Daphnia bioassays have been disclosed that subject the organism to stress to measure survivorship. See for example, U.S. Pat. Nos. 5,481,815 (Murphy) and 5,169,777 (Haley) which describe a 48-hour toxicity bioassay using Daphnia magna neonates. Drawbacks of such assays are that they measure only strong (e.g., acute) effects of a contaminant and fail to detect subtler effects that may be ecologically important, and give no information on male production or sex ratio or resting egg production. Anthropogenic chemicals interact with developmental pathways of many different animals, and invertebrates such as Daphnia which have alternate life history patterns may be susceptible to different chemical interactions during its two stages of reproduction. Such effects would not be detected in a 48-hour bioassay. Furthermore, a 48-hour bioassay would not detect the consequences of toxic effects on sexual reproduction of Daphnia which can appear in depressed hatching of resting eggs.

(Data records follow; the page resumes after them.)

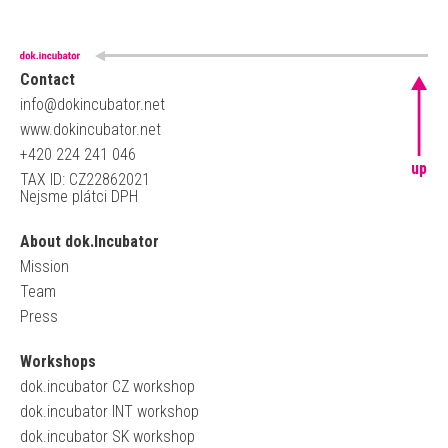
Contact
info@dokincubator.net
www.dokincubator.net
+420 224 241 046
up
TAX ID: CZ22862021
Nejsme plátci DPH
About dok.Incubator
Mission
Team
Press
Workshops
dok.incubator CZ workshop
dok.incubator INT workshop
dok.incubator SK workshop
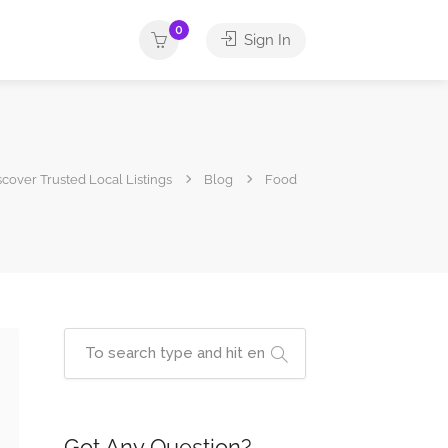
0
Sign In
iscover Trusted Local Listings
Blog
Food
Got Any Question?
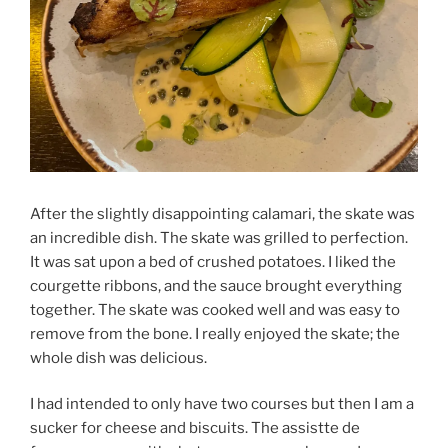
After the slightly disappointing calamari, the skate was
an incredible dish. The skate was grilled to perfection.
It was sat upon a bed of crushed potatoes. I liked the
courgette ribbons, and the sauce brought everything
together. The skate was cooked well and was easy to
remove from the bone. I really enjoyed the skate; the
whole dish was delicious.
I had intended to only have two courses but then I am a
sucker for cheese and biscuits. The assistte de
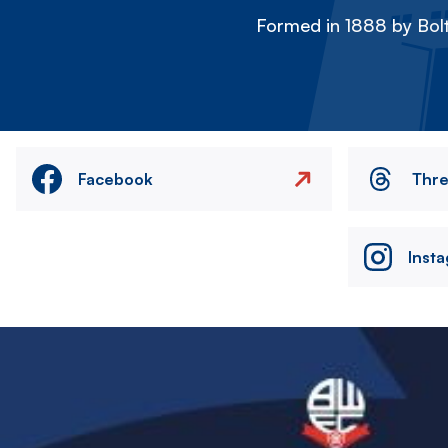
Formed in 1888 by Bolt
Facebook
Thr
Inst
Image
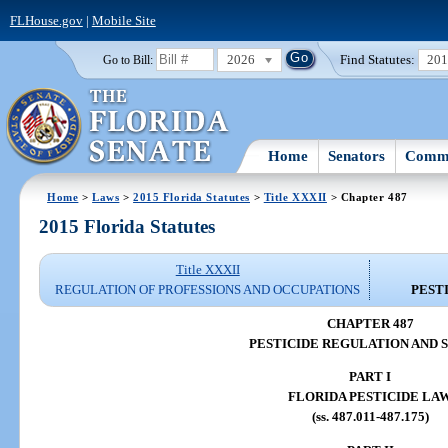
FLHouse.gov
|
Mobile Site
2026
Find Statutes:
20
Go to Bill:
Home
Senators
Commi
Home
>
Laws
>
2015 Florida Statutes
>
Title XXXII
> Chapter 487
2015 Florida Statutes
Title XXXII
REGULATION OF PROFESSIONS AND OCCUPATIONS
PEST
CHAPTER 487
PESTICIDE REGULATION AND 
PART I
FLORIDA PESTICIDE LA
(ss. 487.011-487.175)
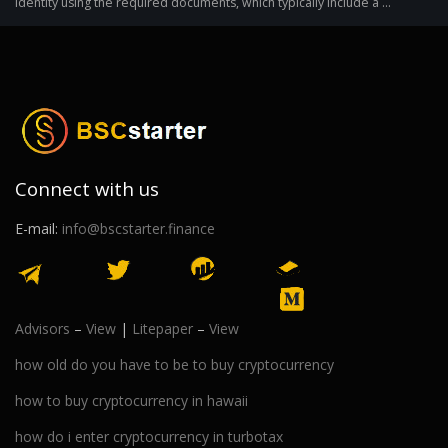
identity using the required documents, which typically include a ...
Connect with us
E-mail:
info@bscstarter.finance
Advisors
–
View
|
Litepaper
–
View
how old do you have to be to buy cryptocurrency
how to buy cryptocurrency in hawaii
how do i enter cryptocurrency in turbotax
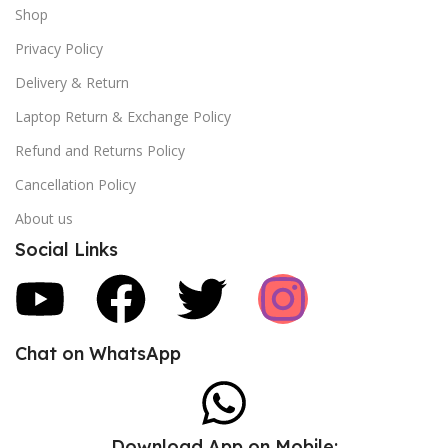
Shop
Privacy Policy
Delivery & Return
Laptop Return & Exchange Policy
Refund and Returns Policy
Cancellation Policy
About us
Social Links
Chat on WhatsApp
Download App on Mobile:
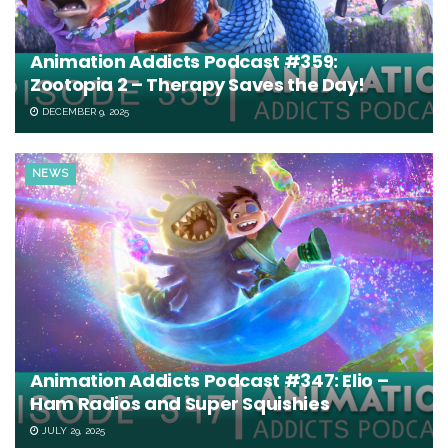
Animation Addicts Podcast #359:
Zootopia 2 – Therapy Saves the Day!
DECEMBER 9, 2025
NEWS
Animation Addicts Podcast #347: Elio –
Ham Radios and Super Squishies
JULY 29, 2025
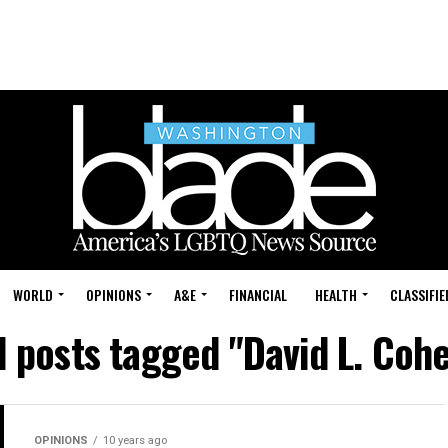
WORLD
OPINIONS
A&E
FINANCIAL
HEALTH
CLASSIFIE
l posts tagged "David L. Coh
OPINIONS
10 years ago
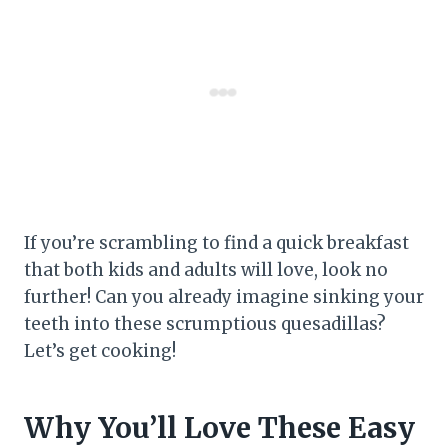
If you’re scrambling to find a quick breakfast
that both kids and adults will love, look no
further! Can you already imagine sinking your
teeth into these scrumptious quesadillas?
Let’s get cooking!
Why You’ll Love These Easy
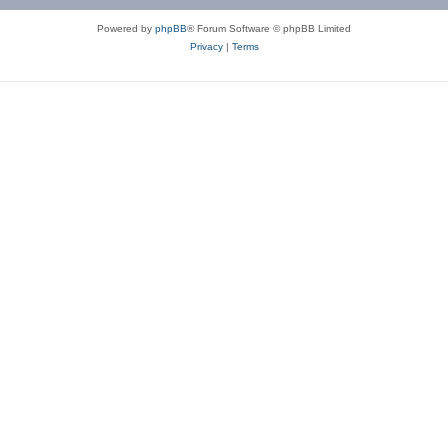
Powered by
phpBB
® Forum Software © phpBB Limited
Privacy
|
Terms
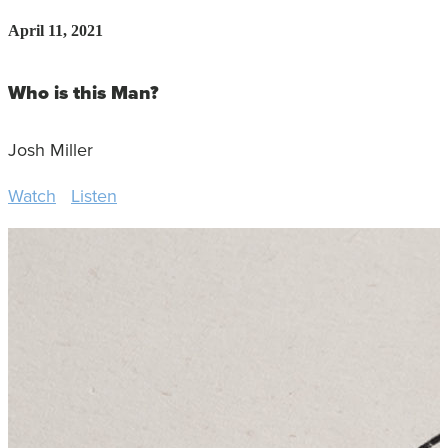
April 11, 2021
Who is this Man?
Josh Miller
Watch
Listen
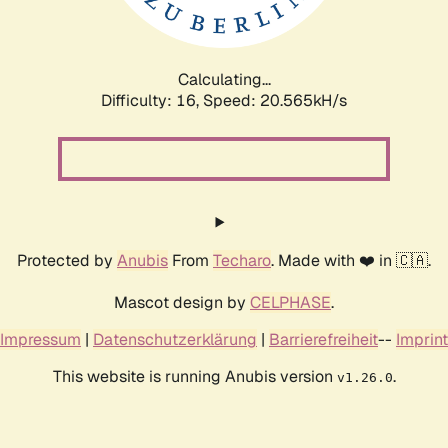
Calculating...
Difficulty: 16,
Speed: 20.565kH/s
Protected by
Anubis
From
Techaro
. Made with ❤️ in 🇨🇦.
Mascot design by
CELPHASE
.
Impressum
|
Datenschutzerklärung
|
Barrierefreiheit
--
Imprint
This website is running Anubis version
.
v1.26.0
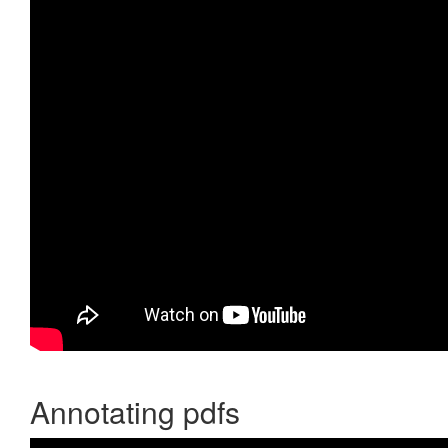
Annotating pdfs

Many pesticides, toxic xenobiotics such as some PCBs and dioxins, and common industrial chemicals such as nonylphenol and phthalates, affect and disrupt the endocrine system of an animal (i.e., endocrine disrupter). Such chemical substances can function as estrogen mimics and are implicated as agents that interfere with male development in wildlife populations such as alligators, sea gulls, turtles, salmon and trout. Endocrine disrupters affect the life history of Daphnia by triggering or suppressing the production of males and resting eggs, and/or cause visible developmental deformities in the offspring. For example, low levels of the plasticizer nonylphenol have been shown to reduce resting egg production, and cause a characteristic deformity by preventing normal development from the embryo to the neonate stage. However, there is no bioassay currently available to quickly and reliably test for the presence of endocrine disrupters in a water sample.
Accordingly, an object of the invention is to provide a bioassay that is relatively easy to perform, fast, highly accurate and sensitive, and provides ecologically meaningful test information to evaluate environmental toxicity. Another object is to provide a test assay that is highly consistent within and between laboratories. Another object is to provide a bioassay and test kit for detecting toxic substances in a sample and to relate such toxicity to a particular type of chemical agent. Yet another object is to provide a bioassay that can be used to detect the presence of an endocrine disrupter, including estrogen mimics in a water sample, and to test the activity of a chemical substance for activity as an endocrine disrupter.